Writing.
Frontend engineer is the wrong title for the work
A defense of the frontend engineer title, and an argument for what ownership actually looks like.
When I tell people I am a frontend engineer, half of them assume I mean someone who builds beautiful interfaces and hands them off to someone who handles the data. That picture has been wrong for at least a decade. I want to use one feature I built recently to explain why.
The feature is called the Trips Workspace. It is the screen at our company where a travel concierge actually executes a trip plan. The concierge sees the client, the itinerary, the open tasks, the supplier interactions, the budget state, the documents, the timeline, and the next action they should take. It looks like a productivity tool, which it is. It is also the surface where the company’s commercial intent meets the daily work.
I owned the feature. Here is what that meant in practice.
I shaped the model. The Trips Workspace is not a screen on top of an existing data model. The data model was incomplete when I started. The fields that mattered did not have a clean home. The relationships were ambiguous. I worked with the backend engineers and the product team to decide what the right primitives were, what a trip actually contains, what state transitions are legal, what counts as a task, what counts as a milestone, what fields a supplier interaction needs. The screen could not be designed until those decisions were made, and the decisions were not going to make themselves.
I wrote the queries. Once the model was right, the question was how to fetch the data the workspace needs without overfetching, without underfetching, and without surprising the user with loading states that fragment the experience. That involves understanding the database, the index strategy, the caching layer, and the network shape. It is not pure frontend.
I shaped the API contracts. The endpoints the workspace calls were not pre-built. I co-designed them with the backend team. We talked about pagination strategy, sorting defaults, partial updates, optimistic concurrency, error envelope shape, status codes, idempotency. Most of those are normally categorized as backend work.
I built the interactions.

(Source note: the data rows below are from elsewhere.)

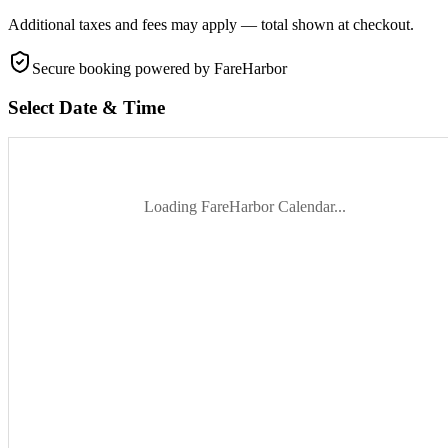
Additional taxes and fees may apply — total shown at checkout.
Secure booking
powered by FareHarbor
Select Date & Time
Loading FareHarbor Calendar...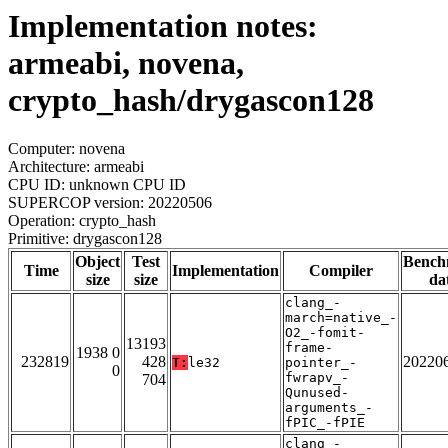
Implementation notes:
armeabi, novena,
crypto_hash/drygascon128
Computer: novena
Architecture: armeabi
CPU ID: unknown CPU ID
SUPERCOP version: 20220506
Operation: crypto_hash
Primitive: drygascon128
Object
Test
Bench
Time
Implementation
Compiler
size
size
da
clang_-
march=native_-
O2_-fomit-
13193
frame-
1938 0
232819
428
20220
T:
le32
pointer_-
0
fwrapv_-
704
Qunused-
arguments_-
fPIC_-fPIE
clang_-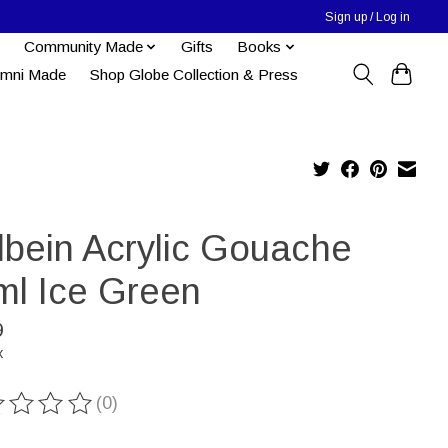
Sign up / Log in
Community Made
Gifts
Books
umni Made
Shop Globe Collection & Press
lbein Acrylic Gouache
ml Ice Green
9
x
(0)
ting of this product is
0
out of 5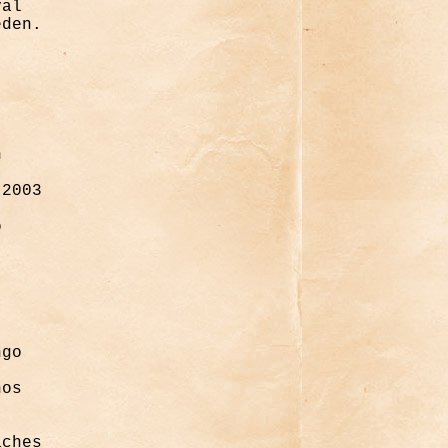
val
eden.
n
 2003
o
ngo
nos
aches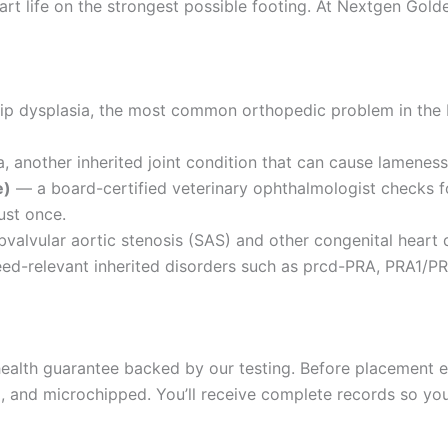
rt life on the strongest possible footing. At Nextgen Golde
hip dysplasia, the most common orthopedic problem in the
 another inherited joint condition that can cause lameness 
e)
— a board-certified veterinary ophthalmologist checks fo
ust once.
valvular aortic stenosis (SAS) and other congenital heart 
d-relevant inherited disorders such as prcd-PRA, PRA1/PR
alth guarantee backed by our testing. Before placement ea
and microchipped. You’ll receive complete records so your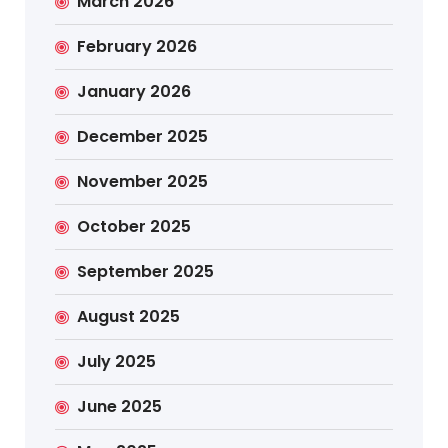
March 2026
February 2026
January 2026
December 2025
November 2025
October 2025
September 2025
August 2025
July 2025
June 2025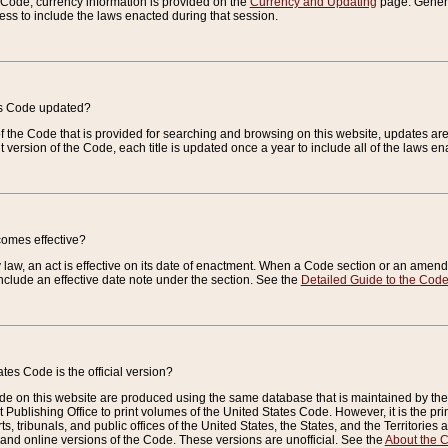
e Code, currency information is provided on the
Currency and Updating
page. General
ess to include the laws enacted during that session.
es Code updated?
of the Code that is provided for searching and browsing on this website, updates 
t version of the Code, each title is updated once a year to include all of the laws e
comes effective?
law, an act is effective on its date of enactment. When a Code section or an amendm
nclude an effective date note under the section. See the
Detailed Guide to the Cod
tes Code is the official version?
de on this website are produced using the same database that is maintained by the 
 Publishing Office to print volumes of the United States Code. However, it is the pr
rts, tribunals, and public offices of the United States, the States, and the Territorie
and online versions of the Code. These versions are unofficial. See the
About the 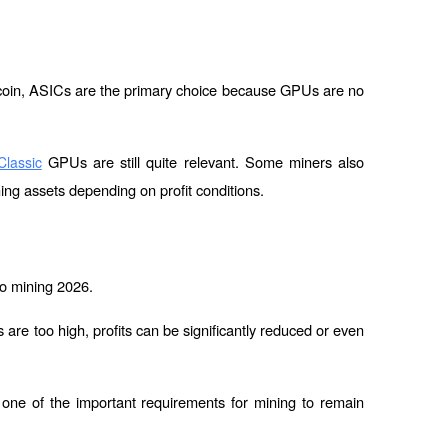
tcoin, ASICs are the primary choice because GPUs are no 
 GPUs are still quite relevant. Some miners also 
lassic
hing assets depending on profit conditions.
pto mining 2026.
 are too high, profits can be significantly reduced or even 
 one of the important requirements for mining to remain 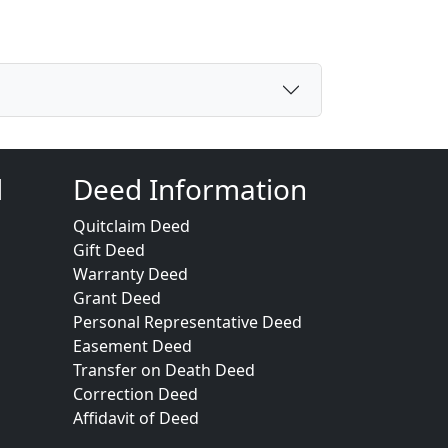
d
Deed Information
Quitclaim Deed
Gift Deed
Warranty Deed
Grant Deed
Personal Representative Deed
Easement Deed
Transfer on Death Deed
Correction Deed
Affidavit of Deed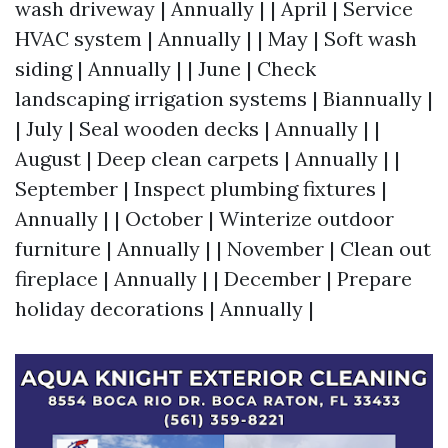
wash driveway | Annually | | April | Service
HVAC system | Annually | | May | Soft wash
siding | Annually | | June | Check
landscaping irrigation systems | Biannually |
| July | Seal wooden decks | Annually | |
August | Deep clean carpets | Annually | |
September | Inspect plumbing fixtures |
Annually | | October | Winterize outdoor
furniture | Annually | | November | Clean out
fireplace | Annually | | December | Prepare
holiday decorations | Annually |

This is the part that fits the title. The components, the states, the transitions, the keyboard handling, the accessibility, the responsive behavior, the loading and error and empty states. Real frontend work, done with care.
I owned the rollout. Feature flags, percentage rollout, regression watching, error monitoring, user feedback collection. This is operational work.
I sat with the users. Concierges using the workspace, in person and over video, watching them work, asking what felt wrong, watching what they ignored, noticing where they paused before clicking. This is product work.
The title “frontend engineer” captures one of those activities. It misses six others.
I do not actually mind the title. The thing I mind is the assumption that comes with it, which is that someone with that title is somewhere downstream of the more important work. That picture is wrong. The frontend layer is where the rest of the system becomes legible to a real human. The work of making it legible reaches backward into the data model, sideways into the API design, downward into the database, outward into the supplier integrations, and forward into the operations of the people who use it. A frontend engineer who is doing the work well is touching all of those.
When an engineer takes the wider view of what their work is, the visible outputs change. The tickets close faster, because fewer of them require back-and-forth across teams to resolve. The feature ships with fewer surprises in production, because the engineer has already met the failure modes in their head. The users complain less, because the screen was shaped to the work and not to an abstraction of the work. The team’s velocity goes up. None of that shows up as frontend work. All of it depends on the frontend engineer treating frontend as the place where the system has to become legible, not as the place where styling happens.
The argument I want to leave you with is not that the title should be different. Other titles have the same problem. The argument is that ownership in product engineering is not a layer thing. The layer you live in is where you spend the most of your time. The work you own runs from the database to the user and back. If you cannot see the work that direction, you are not owning the feature. You are decorating it.